One of the hot concepts currently in the online world is the “Influencer.”
It's a formal title now, but the criteria for awarding it aren't clear. Arianna Huffington, for example, is an Influencer. Look it up on LinkedIn and you get 83,294 results (as of 09-28-14).
It’s the sort of thing I had come to expect on LinkedIn, but the virus is spreading. An outfit called Sirius Decisions recently presented awards at an “Influencer Program of the Year” gala.
I’m not sure if “Thought Leaders” are complementary to, or in competition with (or the same as?) Influencers, but we have them working for us as well (121,239 returns for “Thought Leader”).
It’s a clever ploy. In an earlier time, to qualify to influence everyone or lead the world’s thinking you would have been expected to be an “expert.” That’s more than semantic nitpicking; an expert has to be an expert in some field of expertise. There ain’t no such animal as a generic expert, with no particular field (or no credible ones, anyway). But this apparently isn't a problem any more. In an age when celebrities are celebrated for being famous and famous people are famous for being celebrities -- why not “thought leaders” and “influencers”? people who've been anointed by LinkedIn because they’re believed to be influential or who are believed to be influential because LinkedIn says they are.

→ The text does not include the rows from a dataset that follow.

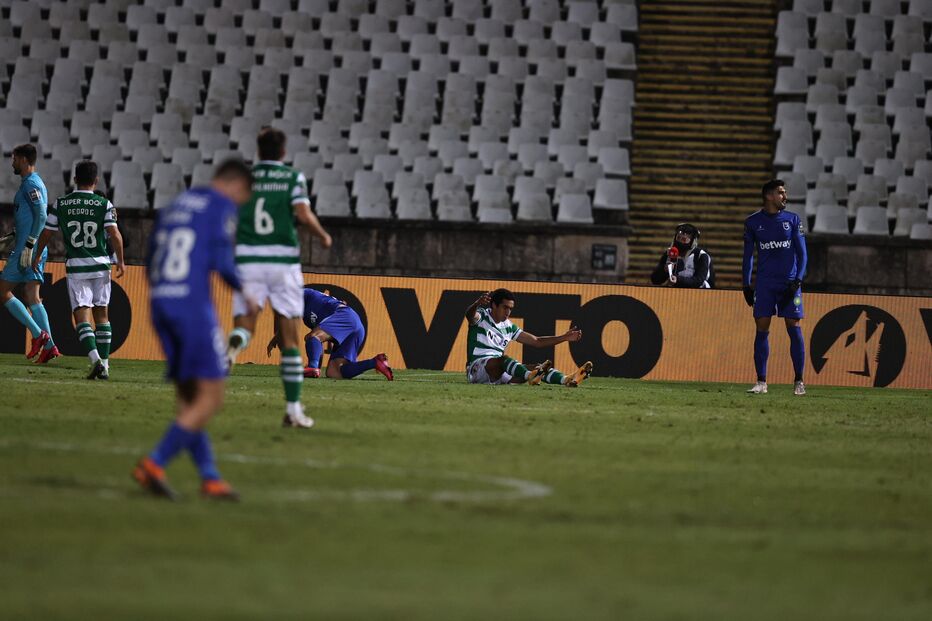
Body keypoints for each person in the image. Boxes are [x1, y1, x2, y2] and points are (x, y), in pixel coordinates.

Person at [133, 159, 257, 501]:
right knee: (212, 396)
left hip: (161, 303)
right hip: (192, 308)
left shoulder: (177, 204)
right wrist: (245, 290)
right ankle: (154, 463)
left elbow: (151, 255)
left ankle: (210, 477)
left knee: (189, 397)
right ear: (237, 186)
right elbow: (221, 258)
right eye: (242, 198)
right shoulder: (220, 205)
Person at [225, 127, 332, 429]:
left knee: (246, 322)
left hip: (248, 260)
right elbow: (303, 214)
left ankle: (238, 341)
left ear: (258, 152)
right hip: (282, 262)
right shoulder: (292, 178)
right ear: (283, 153)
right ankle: (293, 410)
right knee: (289, 338)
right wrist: (322, 236)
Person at [32, 160, 125, 379]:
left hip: (77, 267)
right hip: (101, 265)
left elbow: (47, 233)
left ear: (74, 179)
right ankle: (105, 365)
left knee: (81, 317)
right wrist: (120, 260)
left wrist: (37, 256)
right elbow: (115, 234)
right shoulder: (105, 204)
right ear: (96, 180)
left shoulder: (62, 203)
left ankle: (96, 362)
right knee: (102, 315)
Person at [742, 179, 808, 396]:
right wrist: (746, 283)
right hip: (765, 284)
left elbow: (802, 253)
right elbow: (748, 256)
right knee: (761, 328)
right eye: (781, 193)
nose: (784, 196)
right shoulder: (752, 222)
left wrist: (797, 280)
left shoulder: (793, 219)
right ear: (769, 196)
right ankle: (761, 382)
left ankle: (799, 381)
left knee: (794, 326)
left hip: (789, 283)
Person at [464, 288, 593, 387]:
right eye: (505, 307)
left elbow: (537, 341)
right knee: (504, 360)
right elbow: (470, 315)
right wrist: (477, 304)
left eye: (510, 308)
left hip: (498, 371)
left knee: (537, 367)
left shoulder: (509, 326)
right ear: (493, 305)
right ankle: (530, 376)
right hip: (477, 369)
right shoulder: (481, 316)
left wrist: (564, 337)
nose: (508, 312)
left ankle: (567, 380)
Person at [1, 144, 58, 362]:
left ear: (24, 159)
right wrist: (15, 235)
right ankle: (50, 346)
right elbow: (32, 217)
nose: (12, 162)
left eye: (14, 158)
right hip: (31, 246)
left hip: (27, 249)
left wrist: (28, 243)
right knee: (32, 296)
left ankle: (38, 335)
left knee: (2, 291)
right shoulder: (31, 183)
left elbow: (42, 215)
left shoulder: (31, 183)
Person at [266, 287, 394, 382]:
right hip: (354, 324)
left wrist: (314, 367)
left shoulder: (303, 294)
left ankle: (312, 367)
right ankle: (375, 362)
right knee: (335, 372)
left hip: (345, 316)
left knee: (313, 337)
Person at [650, 223, 714, 288]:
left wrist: (678, 280)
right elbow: (655, 280)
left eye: (684, 240)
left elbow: (699, 281)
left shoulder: (701, 256)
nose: (680, 242)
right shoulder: (670, 253)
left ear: (692, 242)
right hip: (678, 293)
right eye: (678, 238)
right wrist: (664, 270)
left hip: (702, 294)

And influence cuts both ways, doesn’t it? good and bad? Can we be sure everyone we might meet in those 83,000-plus instances is a good influence? And thought leading doesn’t have all that wonderful a past, either; one of the most successful thought leaders in history led a whole country to depravity and eventual destruction 70 years ago.
Yeah, that’s kinda heavy, maybe more than we need to worry about here. Just a reminder: “Watch out for the people who tell you what to think.” We don’t want to lose the habit of thinking for ourselves.